• _対象の文章_
◇ ◇ ◇ ◇ ◇

謳歌 Ouka(@performerouka)による投稿
マジックソルトコンベンションに行ってきた。
久しぶりに純粋なお客さんとして参加だった。
そこで感じたものは色々あったのだが、最終的には
「ブチギレ」であった。
順番に説明していこう。
まず、コンテストは良かった。
完成度はひとによってばらつきがあったが、
「俺はこれが好きなんだ」という気持ちはどのコンテスタントも伝わってきた。
なかでも個人的に好きだったのは楓さんと石津さんだった。
楓さんはシンプルに現象が強く、低音の使い方や視線も効果的。思わず少し声出ちゃった。
石津さんは楽しく見れて、ほぼ唯一現象以外(設定や情景、人間)でも拍手が起こっていた正に愛される演技だった。
ちゃぶるは頼む成功してくれ〜の気持ちで見ていたのでもはや鑑賞ではなく応援だった、実際ミスなく安心した。
MCも良かった。
一字一句原稿をそのまま読んでます的なものと違って自分の言葉として声を出していたし、かといってカジュアルになり過ぎず、そのあたりのバランスも心地良かった。

◇ ◇ ◇ ◇ ◇

• _データ抜粋_
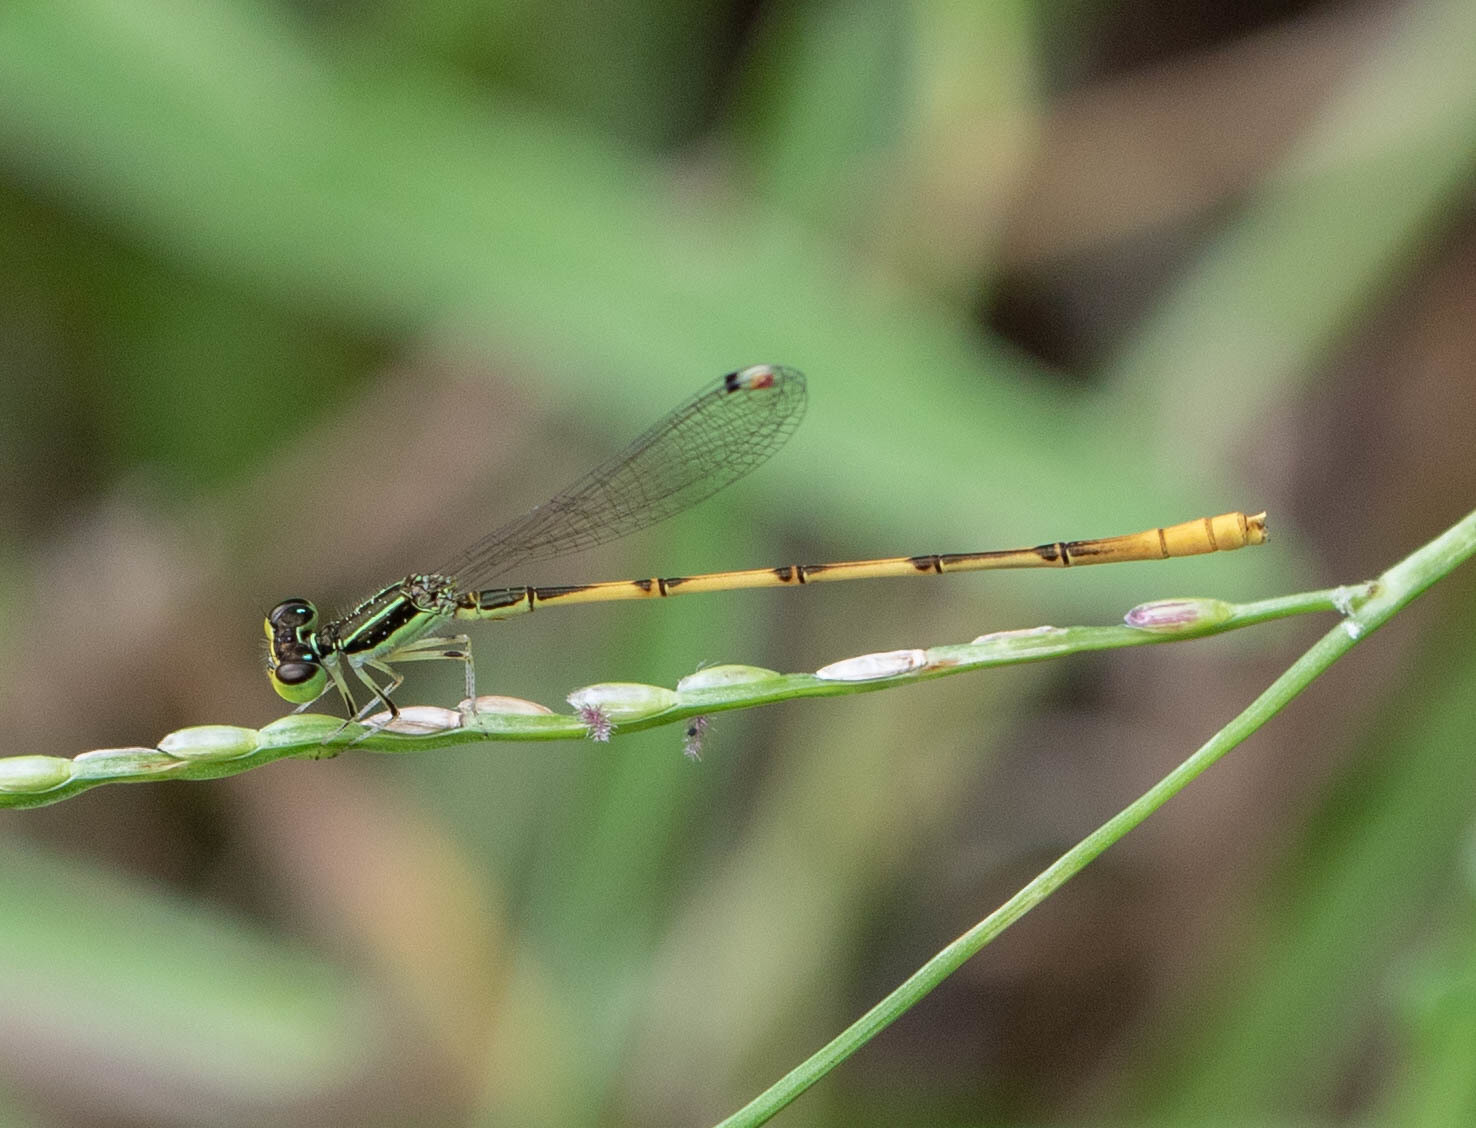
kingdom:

◇ ◇ ◇ ◇ ◇

• _課題_
• a. 対象の文章のうち、「謳歌 Ouka(@performerouka)による投稿」から「なかでも個人的に好きだったのは楓さんと石津さんだった。」までを一字も変えずに書き出してください。
• b. 対象の文章で、書き手が演技について感想を書いている人の名前をすべて挙げてください。

• _課題ごとの回答_
• a.
謳歌 Ouka(@performerouka)による投稿
マジックソルトコンベンションに行ってきた。
久しぶりに純粋なお客さんとして参加だった。
そこで感じたものは色々あったのだが、最終的には
「ブチギレ」であった。
順番に説明していこう。
まず、コンテストは良かった。
完成度はひとによってばらつきがあったが、
「俺はこれが好きなんだ」という気持ちはどのコンテスタントも伝わってきた。
なかでも個人的に好きだったのは楓さんと石津さんだった。

• b. 楓さん、石津さん、ちゃぶる